Queda no lucro e pressão por cortes
O anúncio veio acompanhado dos resultados do segundo trimestre, que mostraram uma queda de 9,5% no lucro, com o presidente-executivo Oliver Blume pressionando por uma reestruturação radical da segunda maior montadora do mundo, incluindo a proposta de corte de 100 mil empregos, para torná-la mais competitiva em termos de custos.
A Volkswagen agora espera uma queda de até 3% na receita de vendas neste ano, tendo previsto anteriormente um crescimento de até 3%. A empresa manteve sua previsão de margem operacional na faixa de 4,0% a 5,5%, uma melhora em relação aos 2,8% do ano passado.

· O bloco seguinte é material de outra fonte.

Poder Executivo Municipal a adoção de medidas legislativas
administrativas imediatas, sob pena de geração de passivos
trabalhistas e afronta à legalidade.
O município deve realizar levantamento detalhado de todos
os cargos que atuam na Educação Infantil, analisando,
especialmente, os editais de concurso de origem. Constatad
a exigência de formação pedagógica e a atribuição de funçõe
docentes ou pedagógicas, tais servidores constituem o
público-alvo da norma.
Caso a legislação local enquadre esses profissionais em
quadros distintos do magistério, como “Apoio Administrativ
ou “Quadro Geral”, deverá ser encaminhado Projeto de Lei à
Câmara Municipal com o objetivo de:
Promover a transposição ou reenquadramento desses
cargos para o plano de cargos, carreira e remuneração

Reação do mercado e resultados trimestrais
As ações da empresa caíram 3% após o anúncio. O grupo automotivo alemão, que inclui as subsidiárias Porsche e Audi, registrou um lucro operacional de 3,5 bilhões de euros (US$ 3,98 bilhões) no período de abril a junho. Analistas esperavam uma ligeira melhora em relação ao mesmo trimestre do ano passado, de acordo com uma pesquisa realizada pela Visible Alpha.
A receita do segundo trimestre ficou em 82,4 bilhões de euros, acima das previsões. Isso resultou em uma margem operacional de 4,2%.